**WHAT NEEDS TO BE DONE:**
Read through the entries below and return each line with the word "portfolio".

Dataset entries
▬▬▬

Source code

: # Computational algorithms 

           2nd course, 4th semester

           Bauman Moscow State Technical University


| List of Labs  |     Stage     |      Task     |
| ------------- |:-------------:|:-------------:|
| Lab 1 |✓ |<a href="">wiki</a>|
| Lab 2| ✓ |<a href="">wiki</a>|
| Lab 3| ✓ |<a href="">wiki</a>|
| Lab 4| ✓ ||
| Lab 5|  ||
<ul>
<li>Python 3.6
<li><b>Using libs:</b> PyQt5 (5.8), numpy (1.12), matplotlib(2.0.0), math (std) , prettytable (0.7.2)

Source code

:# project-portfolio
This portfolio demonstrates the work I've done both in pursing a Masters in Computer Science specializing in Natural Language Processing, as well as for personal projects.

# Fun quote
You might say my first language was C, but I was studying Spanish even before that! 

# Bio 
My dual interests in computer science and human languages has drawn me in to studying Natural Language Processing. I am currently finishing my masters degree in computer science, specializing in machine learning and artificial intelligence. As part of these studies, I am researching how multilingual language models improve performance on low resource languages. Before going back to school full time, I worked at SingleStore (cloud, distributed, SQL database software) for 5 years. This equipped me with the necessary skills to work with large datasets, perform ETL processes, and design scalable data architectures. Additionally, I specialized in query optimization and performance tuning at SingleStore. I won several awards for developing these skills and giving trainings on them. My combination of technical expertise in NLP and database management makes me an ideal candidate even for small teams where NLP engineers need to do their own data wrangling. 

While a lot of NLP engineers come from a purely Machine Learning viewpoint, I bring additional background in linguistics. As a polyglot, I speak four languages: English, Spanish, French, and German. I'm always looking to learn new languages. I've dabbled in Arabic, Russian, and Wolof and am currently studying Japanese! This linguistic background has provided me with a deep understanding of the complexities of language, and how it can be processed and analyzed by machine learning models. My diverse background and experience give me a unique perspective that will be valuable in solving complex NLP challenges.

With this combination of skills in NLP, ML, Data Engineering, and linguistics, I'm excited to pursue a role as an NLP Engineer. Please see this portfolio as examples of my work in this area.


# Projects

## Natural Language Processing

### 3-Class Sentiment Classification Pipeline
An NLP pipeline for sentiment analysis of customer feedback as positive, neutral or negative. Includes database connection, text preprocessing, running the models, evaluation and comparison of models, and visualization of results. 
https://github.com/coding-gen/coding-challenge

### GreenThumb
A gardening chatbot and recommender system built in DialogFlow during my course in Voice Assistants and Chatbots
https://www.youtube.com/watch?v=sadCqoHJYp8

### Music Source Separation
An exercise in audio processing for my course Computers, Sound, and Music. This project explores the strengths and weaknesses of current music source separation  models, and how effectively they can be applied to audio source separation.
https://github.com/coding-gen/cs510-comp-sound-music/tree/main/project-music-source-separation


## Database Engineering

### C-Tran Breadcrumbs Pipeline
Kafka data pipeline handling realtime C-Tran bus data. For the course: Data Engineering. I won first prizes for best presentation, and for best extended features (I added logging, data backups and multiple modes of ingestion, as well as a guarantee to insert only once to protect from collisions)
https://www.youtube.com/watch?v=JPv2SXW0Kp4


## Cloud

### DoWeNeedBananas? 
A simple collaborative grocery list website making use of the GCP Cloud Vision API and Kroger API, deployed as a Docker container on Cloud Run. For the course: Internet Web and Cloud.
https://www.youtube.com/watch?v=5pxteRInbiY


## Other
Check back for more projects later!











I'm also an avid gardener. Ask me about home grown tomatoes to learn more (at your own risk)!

▬▬▬

**RESPONSE:**
:# project-portfolio
This portfolio demonstrates the work I've done both in pursing a Masters in Computer Science specializing in Natural Language Processing, as well as for personal projects.
With this combination of skills in NLP, ML, Data Engineering, and linguistics, I'm excited to pursue a role as an NLP Engineer. Please see this portfolio as examples of my work in this area.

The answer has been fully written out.